> **WORK TO COMPLETE**
Rewrite the listing below, putting "Nur Abholung" wherever "Versand möglich" appears and leaving everything else unchanged.

━━━ DATA SHOWN ━━━

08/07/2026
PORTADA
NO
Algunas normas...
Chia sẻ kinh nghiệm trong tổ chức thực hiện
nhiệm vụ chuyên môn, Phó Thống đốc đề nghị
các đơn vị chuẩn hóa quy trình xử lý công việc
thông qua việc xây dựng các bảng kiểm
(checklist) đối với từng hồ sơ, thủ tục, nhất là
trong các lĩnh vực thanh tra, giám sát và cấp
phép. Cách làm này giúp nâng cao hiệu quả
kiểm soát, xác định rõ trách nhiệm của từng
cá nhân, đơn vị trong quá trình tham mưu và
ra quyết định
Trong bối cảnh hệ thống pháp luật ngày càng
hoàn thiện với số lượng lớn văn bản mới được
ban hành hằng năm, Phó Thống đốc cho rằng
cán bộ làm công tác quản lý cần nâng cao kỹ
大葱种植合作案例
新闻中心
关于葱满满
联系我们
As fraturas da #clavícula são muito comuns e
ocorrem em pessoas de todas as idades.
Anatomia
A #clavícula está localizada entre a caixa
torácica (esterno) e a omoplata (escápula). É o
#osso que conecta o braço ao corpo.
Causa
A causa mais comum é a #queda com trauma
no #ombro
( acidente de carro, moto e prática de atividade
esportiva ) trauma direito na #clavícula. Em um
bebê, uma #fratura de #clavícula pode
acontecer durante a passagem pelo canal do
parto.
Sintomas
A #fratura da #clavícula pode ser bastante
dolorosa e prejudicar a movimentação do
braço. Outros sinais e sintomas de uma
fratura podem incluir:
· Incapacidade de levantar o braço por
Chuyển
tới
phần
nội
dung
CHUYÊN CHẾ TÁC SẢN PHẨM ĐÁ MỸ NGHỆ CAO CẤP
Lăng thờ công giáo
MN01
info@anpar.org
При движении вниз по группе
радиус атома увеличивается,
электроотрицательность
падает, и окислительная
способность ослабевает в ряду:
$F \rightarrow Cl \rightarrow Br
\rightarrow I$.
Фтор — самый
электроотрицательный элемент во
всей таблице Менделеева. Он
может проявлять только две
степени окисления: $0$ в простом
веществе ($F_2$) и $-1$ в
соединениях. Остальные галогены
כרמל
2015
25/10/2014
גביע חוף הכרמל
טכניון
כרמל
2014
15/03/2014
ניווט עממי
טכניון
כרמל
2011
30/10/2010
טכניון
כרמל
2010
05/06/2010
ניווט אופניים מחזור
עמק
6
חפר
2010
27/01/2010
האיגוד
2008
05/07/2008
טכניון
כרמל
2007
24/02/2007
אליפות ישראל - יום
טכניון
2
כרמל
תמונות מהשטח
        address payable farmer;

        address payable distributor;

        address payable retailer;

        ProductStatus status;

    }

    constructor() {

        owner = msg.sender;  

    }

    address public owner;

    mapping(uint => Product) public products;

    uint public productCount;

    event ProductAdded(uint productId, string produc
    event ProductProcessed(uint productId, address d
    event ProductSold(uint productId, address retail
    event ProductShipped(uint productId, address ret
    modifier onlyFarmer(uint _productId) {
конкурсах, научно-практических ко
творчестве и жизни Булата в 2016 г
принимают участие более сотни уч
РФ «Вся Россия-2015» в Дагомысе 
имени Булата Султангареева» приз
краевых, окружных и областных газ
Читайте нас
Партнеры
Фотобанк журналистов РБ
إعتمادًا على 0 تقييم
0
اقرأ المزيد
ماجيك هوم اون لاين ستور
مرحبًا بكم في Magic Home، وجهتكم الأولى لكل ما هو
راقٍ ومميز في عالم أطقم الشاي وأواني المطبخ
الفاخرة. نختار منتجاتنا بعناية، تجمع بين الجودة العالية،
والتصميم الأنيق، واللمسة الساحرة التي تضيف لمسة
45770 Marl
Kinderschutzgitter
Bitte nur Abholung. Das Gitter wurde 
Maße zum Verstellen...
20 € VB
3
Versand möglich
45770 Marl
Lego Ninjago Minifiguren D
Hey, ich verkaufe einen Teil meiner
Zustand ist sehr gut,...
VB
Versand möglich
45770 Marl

━━━

> **ANSWER FOR THIS EXERCISE**
08/07/2026
PORTADA
NO
Algunas normas...
Chia sẻ kinh nghiệm trong tổ chức thực hiện
nhiệm vụ chuyên môn, Phó Thống đốc đề nghị
các đơn vị chuẩn hóa quy trình xử lý công việc
thông qua việc xây dựng các bảng kiểm
(checklist) đối với từng hồ sơ, thủ tục, nhất là
trong các lĩnh vực thanh tra, giám sát và cấp
phép. Cách làm này giúp nâng cao hiệu quả
kiểm soát, xác định rõ trách nhiệm của từng
cá nhân, đơn vị trong quá trình tham mưu và
ra quyết định
Trong bối cảnh hệ thống pháp luật ngày càng
hoàn thiện với số lượng lớn văn bản mới được
ban hành hằng năm, Phó Thống đốc cho rằng
cán bộ làm công tác quản lý cần nâng cao kỹ
大葱种植合作案例
新闻中心
关于葱满满
联系我们
As fraturas da #clavícula são muito comuns e
ocorrem em pessoas de todas as idades.
Anatomia
A #clavícula está localizada entre a caixa
torácica (esterno) e a omoplata (escápula). É o
#osso que conecta o braço ao corpo.
Causa
A causa mais comum é a #queda com trauma
no #ombro
( acidente de carro, moto e prática de atividade
esportiva ) trauma direito na #clavícula. Em um
bebê, uma #fratura de #clavícula pode
acontecer durante a passagem pelo canal do
parto.
Sintomas
A #fratura da #clavícula pode ser bastante
dolorosa e prejudicar a movimentação do
braço. Outros sinais e sintomas de uma
fratura podem incluir:
· Incapacidade de levantar o braço por
Chuyển
tới
phần
nội
dung
CHUYÊN CHẾ TÁC SẢN PHẨM ĐÁ MỸ NGHỆ CAO CẤP
Lăng thờ công giáo
MN01
info@anpar.org
При движении вниз по группе
радиус атома увеличивается,
электроотрицательность
падает, и окислительная
способность ослабевает в ряду:
$F \rightarrow Cl \rightarrow Br
\rightarrow I$.
Фтор — самый
электроотрицательный элемент во
всей таблице Менделеева. Он
может проявлять только две
степени окисления: $0$ в простом
веществе ($F_2$) и $-1$ в
соединениях. Остальные галогены
כרמל
2015
25/10/2014
גביע חוף הכרמל
טכניון
כרמל
2014
15/03/2014
ניווט עממי
טכניון
כרמל
2011
30/10/2010
טכניון
כרמל
2010
05/06/2010
ניווט אופניים מחזור
עמק
6
חפר
2010
27/01/2010
האיגוד
2008
05/07/2008
טכניון
כרמל
2007
24/02/2007
אליפות ישראל - יום
טכניון
2
כרמל
תמונות מהשטח
        address payable farmer;

        address payable distributor;

        address payable retailer;

        ProductStatus status;

    }

    constructor() {

        owner = msg.sender;  

    }

    address public owner;

    mapping(uint => Product) public products;

    uint public productCount;

    event ProductAdded(uint productId, string produc
    event ProductProcessed(uint productId, address d
    event ProductSold(uint productId, address retail
    event ProductShipped(uint productId, address ret
    modifier onlyFarmer(uint _productId) {
конкурсах, научно-практических ко
творчестве и жизни Булата в 2016 г
принимают участие более сотни уч
РФ «Вся Россия-2015» в Дагомысе 
имени Булата Султангареева» приз
краевых, окружных и областных газ
Читайте нас
Партнеры
Фотобанк журналистов РБ
إعتمادًا على 0 تقييم
0
اقرأ المزيد
ماجيك هوم اون لاين ستور
مرحبًا بكم في Magic Home، وجهتكم الأولى لكل ما هو
راقٍ ومميز في عالم أطقم الشاي وأواني المطبخ
الفاخرة. نختار منتجاتنا بعناية، تجمع بين الجودة العالية،
والتصميم الأنيق، واللمسة الساحرة التي تضيف لمسة
45770 Marl
Kinderschutzgitter
Bitte nur Abholung. Das Gitter wurde 
Maße zum Verstellen...
20 € VB
3
Nur Abholung
45770 Marl
Lego Ninjago Minifiguren D
Hey, ich verkaufe einen Teil meiner
Zustand ist sehr gut,...
VB
Nur Abholung
45770 Marl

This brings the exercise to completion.